Effect of Omicron BA.1-based compared to prototype booster mRNA vaccination on incidence of COVID-19 in the COVAIL trial

Authors

Document Type

Journal Article

Publication Date

9-9-2025

Journal

Vaccine

Volume

64

DOI

10.1016/j.vaccine.2025.127718

Keywords

COVID-19; SARS-CoV-2; Vaccine efficacy; Variant; mRNA vaccine

Abstract

BACKGROUND: Covid-19 vaccines are updated to match circulating strains based on reasoning that better strain-matched immunogenicity should provide better protection. Randomized evidence with disease endpoints to support strain matching is lacking. We evaluated COVID-19 incidence among adults randomized to a second booster of Prototype or Omicron-based vaccines. METHODS: COVAIL was a four-stage Phase 2 clinical trial; results from Stages 1 (mRNA-1273 [Moderna]) and 2 (BNT162b2 [Pfizer/BioNTech]) are described here. Adults who had received a primary series and one booster of an authorized COVID-19 vaccine were eligible. Participants received one dose of either Prototype vaccine or a monovalent or bivalent Omicron BA.1 vaccine. SARS-CoV-2 neutralization titers (ID) were measured pre- and post-vaccination. Covariate-adjusted cumulative COVID-19 incidence and Cox regression analyses were conducted separately for each stage. RESULTS: 706 participants with pre- and day 15 post-vaccination ID titers (n = 503 in Stage 1, n = 203 in Stage 2) were included. Within stages, participant characteristics and baseline ID titers were similar between Prototype and Omicron-based arms. There was no difference in cumulative COVID-19 incidence for Prototype vs. Omicron-based vaccine in Stage 1 (RR 1.04, 95 % CI 0.73-1.48), while incidence was higher among Prototype recipients in Stage 2 (RR 2.56, 1.44-4.52).
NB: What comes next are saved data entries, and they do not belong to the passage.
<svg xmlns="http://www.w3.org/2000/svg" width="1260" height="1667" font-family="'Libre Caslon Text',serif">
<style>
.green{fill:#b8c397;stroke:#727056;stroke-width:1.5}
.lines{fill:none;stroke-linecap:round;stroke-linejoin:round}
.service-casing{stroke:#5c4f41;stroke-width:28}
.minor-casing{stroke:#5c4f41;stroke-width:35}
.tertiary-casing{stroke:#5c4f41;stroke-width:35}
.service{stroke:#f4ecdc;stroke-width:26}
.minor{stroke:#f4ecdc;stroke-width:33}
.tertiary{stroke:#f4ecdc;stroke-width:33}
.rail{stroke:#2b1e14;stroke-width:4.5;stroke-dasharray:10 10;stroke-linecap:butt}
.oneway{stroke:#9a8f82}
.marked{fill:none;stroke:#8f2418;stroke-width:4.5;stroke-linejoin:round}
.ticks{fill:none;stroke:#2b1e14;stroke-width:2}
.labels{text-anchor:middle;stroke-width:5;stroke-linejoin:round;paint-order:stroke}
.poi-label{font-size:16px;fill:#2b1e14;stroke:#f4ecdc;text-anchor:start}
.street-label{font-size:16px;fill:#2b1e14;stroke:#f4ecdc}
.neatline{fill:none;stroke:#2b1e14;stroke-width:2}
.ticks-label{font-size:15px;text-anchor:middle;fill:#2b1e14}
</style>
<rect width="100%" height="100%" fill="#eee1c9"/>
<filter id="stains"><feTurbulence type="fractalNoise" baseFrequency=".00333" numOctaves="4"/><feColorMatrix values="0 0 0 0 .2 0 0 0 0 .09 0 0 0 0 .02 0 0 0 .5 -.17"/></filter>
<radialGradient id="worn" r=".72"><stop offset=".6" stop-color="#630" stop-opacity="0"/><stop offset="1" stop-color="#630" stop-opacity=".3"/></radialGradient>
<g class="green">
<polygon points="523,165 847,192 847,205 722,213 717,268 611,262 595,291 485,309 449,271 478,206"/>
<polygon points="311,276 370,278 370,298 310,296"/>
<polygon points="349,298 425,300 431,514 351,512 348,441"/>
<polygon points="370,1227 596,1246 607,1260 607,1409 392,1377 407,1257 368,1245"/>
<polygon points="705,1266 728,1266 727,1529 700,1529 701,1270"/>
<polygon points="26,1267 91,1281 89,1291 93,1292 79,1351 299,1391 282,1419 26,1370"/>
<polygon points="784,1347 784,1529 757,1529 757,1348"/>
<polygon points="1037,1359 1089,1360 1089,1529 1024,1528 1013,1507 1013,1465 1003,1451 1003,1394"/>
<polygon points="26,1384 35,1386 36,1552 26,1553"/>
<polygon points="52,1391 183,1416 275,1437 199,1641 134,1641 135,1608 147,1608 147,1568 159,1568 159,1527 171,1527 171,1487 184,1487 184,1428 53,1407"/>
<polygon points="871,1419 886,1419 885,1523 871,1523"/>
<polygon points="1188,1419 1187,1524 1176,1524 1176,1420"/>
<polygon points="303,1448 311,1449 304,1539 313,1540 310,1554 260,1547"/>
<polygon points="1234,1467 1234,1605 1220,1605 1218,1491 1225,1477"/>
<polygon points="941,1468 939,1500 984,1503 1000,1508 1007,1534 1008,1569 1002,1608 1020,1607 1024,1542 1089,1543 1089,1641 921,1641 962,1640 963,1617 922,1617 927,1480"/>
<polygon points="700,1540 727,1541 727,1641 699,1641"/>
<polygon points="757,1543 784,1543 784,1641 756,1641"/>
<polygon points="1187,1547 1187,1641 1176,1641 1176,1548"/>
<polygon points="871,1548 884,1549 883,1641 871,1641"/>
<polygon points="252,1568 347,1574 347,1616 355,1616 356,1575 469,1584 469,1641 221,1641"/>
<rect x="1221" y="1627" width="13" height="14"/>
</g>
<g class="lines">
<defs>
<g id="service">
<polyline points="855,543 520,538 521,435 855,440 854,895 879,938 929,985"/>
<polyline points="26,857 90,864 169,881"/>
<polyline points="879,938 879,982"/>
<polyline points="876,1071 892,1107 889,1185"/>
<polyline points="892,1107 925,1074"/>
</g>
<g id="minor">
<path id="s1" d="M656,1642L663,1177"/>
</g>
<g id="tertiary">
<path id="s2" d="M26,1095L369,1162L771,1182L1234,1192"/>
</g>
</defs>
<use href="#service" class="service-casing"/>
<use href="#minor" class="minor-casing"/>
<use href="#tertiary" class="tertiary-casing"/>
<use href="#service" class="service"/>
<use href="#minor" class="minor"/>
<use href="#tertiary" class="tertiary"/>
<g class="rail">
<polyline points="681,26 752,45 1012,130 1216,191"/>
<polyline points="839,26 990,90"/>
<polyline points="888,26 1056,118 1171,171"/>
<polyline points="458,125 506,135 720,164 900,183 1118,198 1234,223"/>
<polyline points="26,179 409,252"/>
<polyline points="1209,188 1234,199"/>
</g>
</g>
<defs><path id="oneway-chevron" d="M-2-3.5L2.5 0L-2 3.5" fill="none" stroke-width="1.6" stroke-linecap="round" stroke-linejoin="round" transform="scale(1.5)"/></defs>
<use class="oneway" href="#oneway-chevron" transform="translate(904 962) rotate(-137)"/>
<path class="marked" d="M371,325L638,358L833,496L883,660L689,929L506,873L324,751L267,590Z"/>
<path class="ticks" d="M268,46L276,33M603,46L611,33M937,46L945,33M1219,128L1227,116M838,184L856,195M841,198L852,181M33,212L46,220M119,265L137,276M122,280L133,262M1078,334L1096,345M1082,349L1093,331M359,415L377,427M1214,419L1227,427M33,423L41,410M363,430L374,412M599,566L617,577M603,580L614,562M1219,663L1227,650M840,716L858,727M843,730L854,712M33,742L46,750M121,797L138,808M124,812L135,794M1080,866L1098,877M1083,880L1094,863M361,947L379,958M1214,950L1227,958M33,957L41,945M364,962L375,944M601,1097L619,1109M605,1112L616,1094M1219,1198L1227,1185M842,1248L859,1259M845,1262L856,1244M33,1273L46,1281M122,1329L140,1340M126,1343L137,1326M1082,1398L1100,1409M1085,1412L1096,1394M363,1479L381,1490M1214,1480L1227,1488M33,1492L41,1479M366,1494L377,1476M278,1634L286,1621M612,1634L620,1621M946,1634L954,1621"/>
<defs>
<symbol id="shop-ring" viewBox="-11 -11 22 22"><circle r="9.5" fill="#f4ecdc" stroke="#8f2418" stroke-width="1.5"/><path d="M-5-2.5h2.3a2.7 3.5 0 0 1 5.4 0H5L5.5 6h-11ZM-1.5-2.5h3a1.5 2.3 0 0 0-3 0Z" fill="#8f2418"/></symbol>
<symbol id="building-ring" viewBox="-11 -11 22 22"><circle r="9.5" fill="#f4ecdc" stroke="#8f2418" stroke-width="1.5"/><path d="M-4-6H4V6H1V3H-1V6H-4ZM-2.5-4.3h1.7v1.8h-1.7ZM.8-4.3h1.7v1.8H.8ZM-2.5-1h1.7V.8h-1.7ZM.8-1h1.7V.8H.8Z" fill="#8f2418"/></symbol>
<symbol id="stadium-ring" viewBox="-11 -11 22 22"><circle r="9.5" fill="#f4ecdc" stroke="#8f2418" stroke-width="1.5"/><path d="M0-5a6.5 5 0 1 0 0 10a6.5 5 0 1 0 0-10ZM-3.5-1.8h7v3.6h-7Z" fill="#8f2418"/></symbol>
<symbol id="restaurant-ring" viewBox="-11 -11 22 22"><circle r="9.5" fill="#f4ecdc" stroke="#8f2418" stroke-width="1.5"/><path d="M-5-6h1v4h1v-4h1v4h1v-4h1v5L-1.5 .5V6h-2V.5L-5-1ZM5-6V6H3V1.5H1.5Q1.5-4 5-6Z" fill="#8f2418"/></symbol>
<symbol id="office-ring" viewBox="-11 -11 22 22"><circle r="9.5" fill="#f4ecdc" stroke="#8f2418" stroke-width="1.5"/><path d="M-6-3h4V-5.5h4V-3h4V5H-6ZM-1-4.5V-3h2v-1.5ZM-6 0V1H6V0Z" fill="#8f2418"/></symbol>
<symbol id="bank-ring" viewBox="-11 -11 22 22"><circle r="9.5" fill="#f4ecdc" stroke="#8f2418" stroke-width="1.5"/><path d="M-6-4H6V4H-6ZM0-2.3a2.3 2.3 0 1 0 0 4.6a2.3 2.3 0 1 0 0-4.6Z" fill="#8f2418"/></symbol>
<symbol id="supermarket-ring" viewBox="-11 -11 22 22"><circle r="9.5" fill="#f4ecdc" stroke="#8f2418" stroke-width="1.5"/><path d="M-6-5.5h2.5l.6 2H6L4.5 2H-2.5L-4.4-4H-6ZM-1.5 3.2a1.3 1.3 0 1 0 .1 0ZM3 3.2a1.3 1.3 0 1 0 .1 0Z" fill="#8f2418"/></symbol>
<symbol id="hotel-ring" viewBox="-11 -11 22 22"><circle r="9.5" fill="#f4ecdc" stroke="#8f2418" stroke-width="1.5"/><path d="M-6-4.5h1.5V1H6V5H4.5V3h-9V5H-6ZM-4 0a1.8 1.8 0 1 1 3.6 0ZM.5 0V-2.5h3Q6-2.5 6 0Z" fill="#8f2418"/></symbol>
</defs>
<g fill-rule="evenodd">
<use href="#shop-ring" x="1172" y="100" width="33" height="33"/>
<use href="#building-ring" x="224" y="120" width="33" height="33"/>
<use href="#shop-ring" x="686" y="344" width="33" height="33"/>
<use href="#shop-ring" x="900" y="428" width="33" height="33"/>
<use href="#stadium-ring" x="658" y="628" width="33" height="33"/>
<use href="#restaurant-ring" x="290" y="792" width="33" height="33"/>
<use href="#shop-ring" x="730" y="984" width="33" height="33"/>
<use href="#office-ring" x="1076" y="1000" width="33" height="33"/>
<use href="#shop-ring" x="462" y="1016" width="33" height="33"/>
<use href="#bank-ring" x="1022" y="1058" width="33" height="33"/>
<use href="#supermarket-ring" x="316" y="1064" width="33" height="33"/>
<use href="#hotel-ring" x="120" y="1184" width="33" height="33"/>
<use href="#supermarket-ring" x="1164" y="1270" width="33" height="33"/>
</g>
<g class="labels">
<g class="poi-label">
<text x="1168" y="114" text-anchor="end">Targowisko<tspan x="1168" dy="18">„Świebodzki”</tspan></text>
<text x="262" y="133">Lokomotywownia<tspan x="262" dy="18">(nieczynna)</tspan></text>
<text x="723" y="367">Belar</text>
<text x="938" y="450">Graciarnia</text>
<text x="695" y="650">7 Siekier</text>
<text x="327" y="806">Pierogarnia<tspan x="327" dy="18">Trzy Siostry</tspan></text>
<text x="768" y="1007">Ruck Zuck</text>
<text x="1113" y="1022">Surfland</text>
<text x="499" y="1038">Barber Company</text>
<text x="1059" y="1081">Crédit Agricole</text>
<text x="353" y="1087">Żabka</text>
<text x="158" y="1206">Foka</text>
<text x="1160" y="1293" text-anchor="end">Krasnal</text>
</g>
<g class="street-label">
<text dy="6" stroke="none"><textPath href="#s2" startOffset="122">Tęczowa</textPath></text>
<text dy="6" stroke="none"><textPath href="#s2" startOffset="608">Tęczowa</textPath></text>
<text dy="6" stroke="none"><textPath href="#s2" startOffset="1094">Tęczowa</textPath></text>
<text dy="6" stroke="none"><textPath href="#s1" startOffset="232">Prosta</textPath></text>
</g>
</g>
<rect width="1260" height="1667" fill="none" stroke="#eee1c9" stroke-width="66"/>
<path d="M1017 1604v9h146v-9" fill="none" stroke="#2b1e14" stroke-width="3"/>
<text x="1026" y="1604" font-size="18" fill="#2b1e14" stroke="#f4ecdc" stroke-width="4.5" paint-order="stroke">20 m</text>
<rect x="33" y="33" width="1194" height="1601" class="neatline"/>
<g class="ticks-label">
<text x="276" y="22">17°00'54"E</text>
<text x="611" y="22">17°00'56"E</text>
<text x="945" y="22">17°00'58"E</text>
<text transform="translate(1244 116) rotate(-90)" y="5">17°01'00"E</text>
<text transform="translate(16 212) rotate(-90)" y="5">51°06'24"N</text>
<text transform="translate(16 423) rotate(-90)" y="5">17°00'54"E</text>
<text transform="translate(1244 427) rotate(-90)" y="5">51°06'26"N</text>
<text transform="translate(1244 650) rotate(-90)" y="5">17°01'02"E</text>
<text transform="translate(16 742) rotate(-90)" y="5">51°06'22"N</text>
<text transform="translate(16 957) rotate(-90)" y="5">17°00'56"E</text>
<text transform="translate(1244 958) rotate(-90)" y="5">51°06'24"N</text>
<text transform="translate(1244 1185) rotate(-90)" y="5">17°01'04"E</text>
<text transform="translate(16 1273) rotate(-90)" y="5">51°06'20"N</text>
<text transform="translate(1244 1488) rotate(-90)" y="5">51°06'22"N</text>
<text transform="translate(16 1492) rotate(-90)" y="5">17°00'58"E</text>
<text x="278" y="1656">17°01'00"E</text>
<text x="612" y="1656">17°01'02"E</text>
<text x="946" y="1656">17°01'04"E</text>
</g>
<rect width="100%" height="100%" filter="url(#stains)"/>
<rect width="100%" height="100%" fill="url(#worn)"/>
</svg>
Cox regression analysis showed no difference in Stage 1 (HR 1.04, 0.68-1.58), but higher incidence for Prototype recipients in Stage 2 (HR 2.95, 1.52-5.72). CONCLUSIONS: Omicron-based vaccines as second boosters were more protective against COVID-19 relative to Prototype among those receiving BNT162b2 but not mRNA-1273. Differences between stages such as force of infection, antigen matching, and vaccine differences may explain this finding. CLINICALTRIALS: govRegistry Number: NCT05289037.